▶ 提示課題
Python の least_squares による最小二乗法の解説文を、示されている最後の部分の続きから書き進めなさい。

▶ 原文抜粋
┄┄┄┄┄┄┄┄┄┄
実行結果は以下の通りにござる。 curve_fit を使うと、フィッティングによ り求まった係数の値に加えて、共分散行列も返してくれるので、便利にござる。 共分散行列の対角成分の平方根を取ればフィッティングにより求めた係数の誤 差がわかるでござる。ただ、 degrees of freedom や reduced chi-squared などは自分で計算する必要があるでござる。


% ./fit_curve_fit.py -i sample.data -o curve_fit.png -r 135
popt: [1.99776157 5.06748716]
pcov: [[ 4.42292464e-06 -2.07357894e-04]
 [-2.07357894e-04  1.47899332e-02]]
dof = 19
reduced chi^2 = 0.901579
a = 1.997762 +/- 0.002103 (0.105272 %)
b = 5.067487 +/- 0.121614 (2.399885 %)
% ls -l curve_fit.png 
-rw-r--r--  1 daisuke  taiwan  41594 Jul 15 06:53 curve_fit.png
% feh -dF curve_fit.png

fig_202207/curve_fit.png

least_squares による最小二乗法

次に、 scipy.optimize.least_squares を使って最小二乗法を行ってみるでご ざる。コードは以下の通りにござる。


#!/usr/pkg/bin/python3.9

#
# Time-stamp: <2022/07/15 06:54:29 (CST) daisuke>
#

# importing argparse module
import argparse

# importing sys module
import sys

# importing pathlib module
import pathlib

# importing numpy module
import numpy

# importing scipy
import scipy.optimize

# importing matplotlib module
import matplotlib.figure
import matplotlib.backends.backend_agg

# initialising a parser
parser = argparse.ArgumentParser (description='fitting data using least_squares')

# adding arguments
parser.add_argument ('-i', '--input', default='sample.data', \
                     help='input file')
parser.add_argument ('-o', '--output', default='fitting.png', \
                     help='output file')
parser.add_argument ('-a', '--ainit', type=float, default=1.0, \
                     help='initial guess of a')
parser.add_argument ('-b', '--binit', type=float, default=1.0, \
                     help='initial guess of b')
parser.add_argument ('-r', '--resolution', type=float, default=225, \
                     help='resolution of output image file in DPI')

# parsing arguments
args = parser.parse_args ()

# input parameters
file_input  = args.input
file_output = args.output
a_init      = args.ainit
b_init      = args.binit
resolution  = args.resolution

# other parameters
n_point = 1000

# existence check of files
path_input  = pathlib.Path (file_input)
path_output = pathlib.Path (file_output)
┄┄┄┄┄┄┄┄┄┄
▶ 提供資料

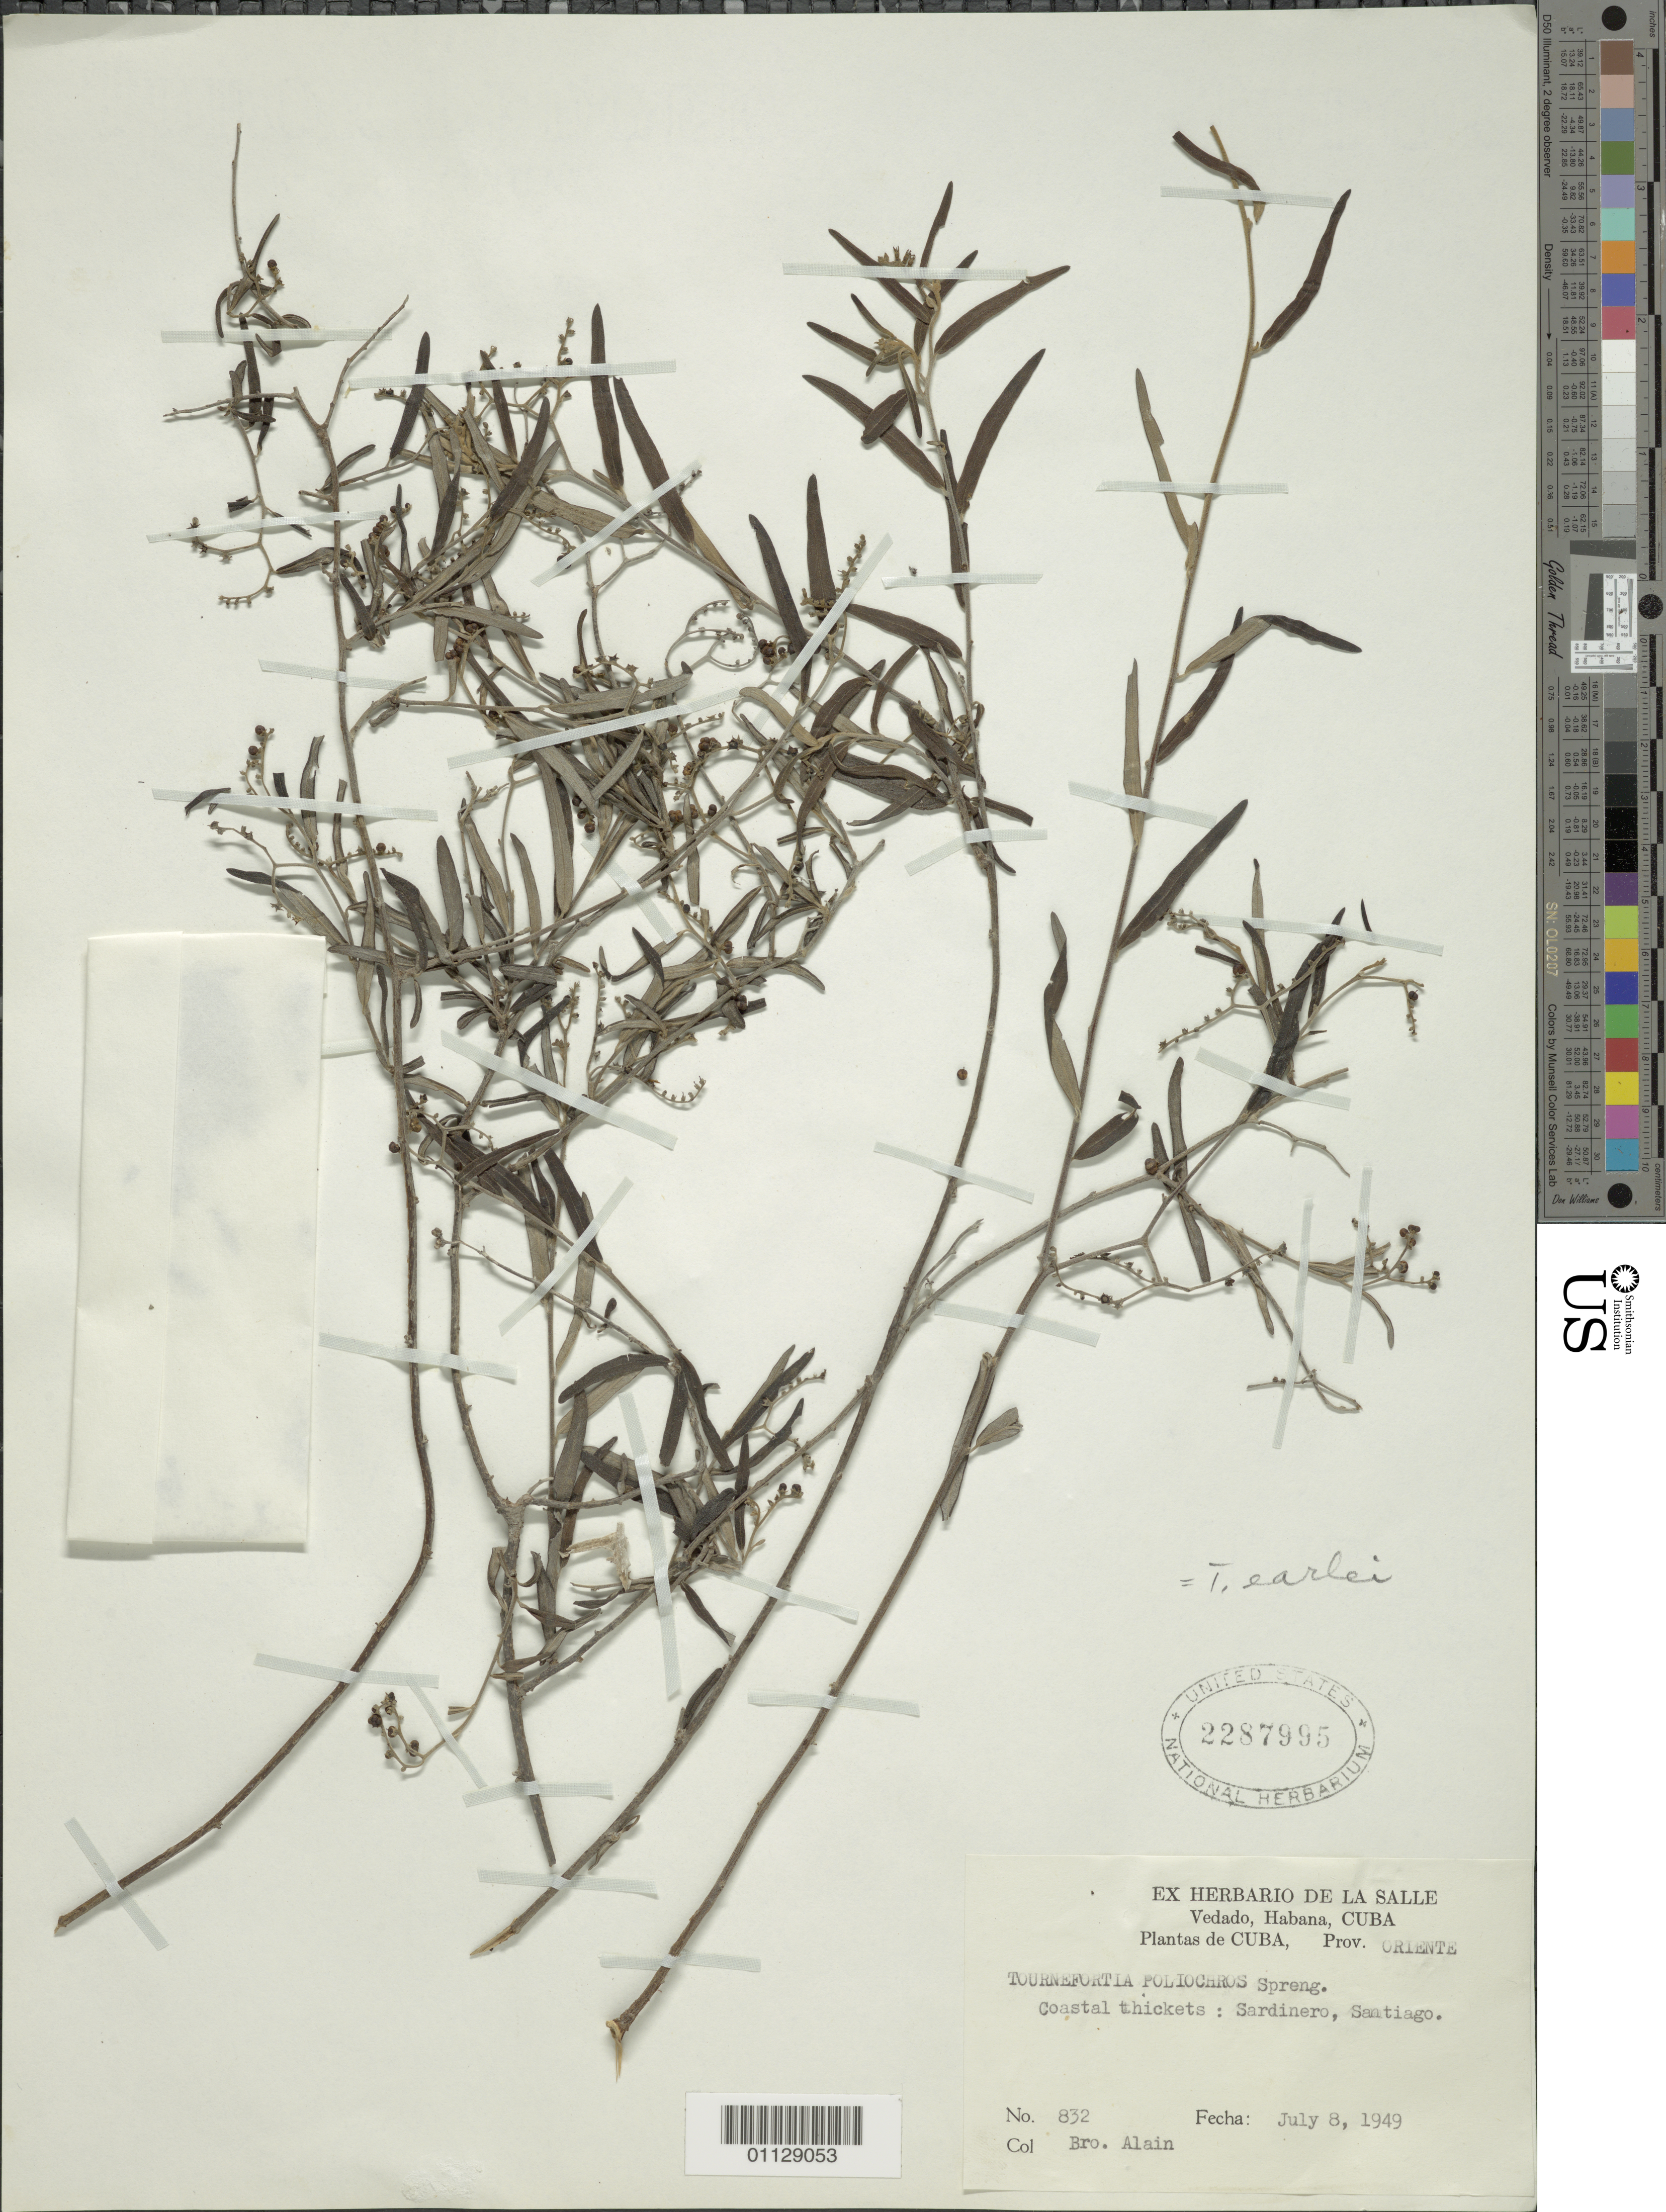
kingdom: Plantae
┄┄┄┄┄┄┄┄┄┄
▶ 記述解答
if not (path_input.exists ()):
    print ("ERROR: input file '%s' does not exist." % (file_input) )
    sys.exit ()
if (path_output.exists ()):
    print ("ERROR: output file '%s' exists." % (file_output) )
    sys.exit ()
if not ( (path_output.suffix == '.eps') \
         or (path_output.suffix == '.pdf') \
         or (path_output.suffix == '.png') \
         or (path_output.suffix == '.ps') ):
    print ("ERROR: output file must be either EPS, PDF, PNG, or PS file.")
    sys.exit ()

# making empty arrays
data_x    = numpy.array ([])
data_y    = numpy.array ([])
data_yerr = numpy.array ([])
    
# opening input data file
with open (file_input, 'r') as fh:
    # reading file line-by-line
    for line in fh:
        # splitting a line
        (x_str, y_str, yerr_str) = line.split ()
        # converting string into float
        x    = float (x_str)
        y    = float (y_str)
        yerr = float (yerr_str)
        # appending data into arrays
        data_x    = numpy.append (data_x, x)
        data_y    = numpy.append (data_y, y)
        data_yerr = numpy.append (data_yerr, yerr)

# a function for straight line
def func (x, a, b):
    y = a * x + b
    return (y)

# a function to calculate residuals
def residual (param, x, y, yerr):
    residue = (param[0] * x + param[1] - y) / yerr
    return (residue)

# initial guess of coefficients
param0 = [a_init, b_init]

# fitting
res_lsq = scipy.optimize.least_squares (residual, param0, \
                                        args=(data_x, data_y, data_yerr) )

print (res_lsq)

# degree of freedom
dof = len (data_x) - len (res_lsq.x)
print ("dof = %d" % (dof) )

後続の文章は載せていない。